Determine whether the function f: [0,1] $\rightarrow$ R given by:

f(x):=
3 if $x \in Q \cap [0,1]$
1 if $x \in (R$ \ $Q) \cap [0,1]$

is Riemann integrable on [0,1].

I know that if it is Riemann integrable, sup L(P, f) = inf U(P,f), P being the partition of [0,1]
or $\int f(x)dx$ (lower integral of f over [0,1]) = $\int f(x)dx$ (upper integral of f over [0,1])

How do I show if it is or not?

2. Originally Posted by thaopanda
Determine whether the function f: [0,1] $\rightarrow$ R given by:

f(x):=
3 if $x \in Q \cap [0,1]$
1 if $x \in (R$ \ $Q) \cap [0,1]$

is Riemann integrable on [0,1].

I know that if it is Riemann integrable, sup L(P, f) = inf U(P,f), P being the partition of [0,1]
or $\int f(x)dx$ (lower integral of f over [0,1]) = $\int f(x)dx$ (upper integral of f over [0,1])

How do I show if it is or not?
Notice that on ANY subinterval $[a,b]\subset[0,1]$ that $\sup_{x\in[a,b]}f=3$ and $\inf_{x\in[a,b]}f=1$...so what?

3. so does that mean it's not Riemann integrable because the sup doesn't equal the inf?

4. Originally Posted by thaopanda
so does that mean it's not Riemann integrable because the sup doesn't equal the inf?
You tell me. And justify your answer. (I will verify it if you do)

5. well.. umm...

so L(P,f) = $\sum m_{k}(x_{k}-x_{k-1})$ where $m_{k}$ = inf f(x)

and U(P,f) = $\sum M_{k}(x_{k}-x_{k-1})$ where $M_{k}$ = sup f(x)

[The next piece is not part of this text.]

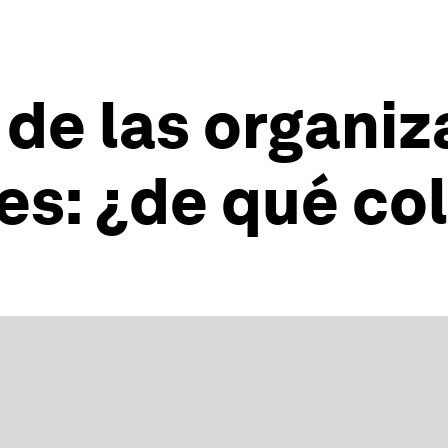
s de las organi
es: ¿de qué col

since sup f = 3 and inf f = 1,

L(P,f) = $\sum (x_{k}-x_{k-1})$
U(P,f) = $\sum 3(x_{k}-x_{k-1})$

and $(x_{k}-x_{k-1}) \leq 1$ because that's the maximum partition in [0,1]

so,
sup L(P,f) $\leq$ 1
inf U(P,f) $\leq$ 3

but the sup f = 3... yeah, I'm lost...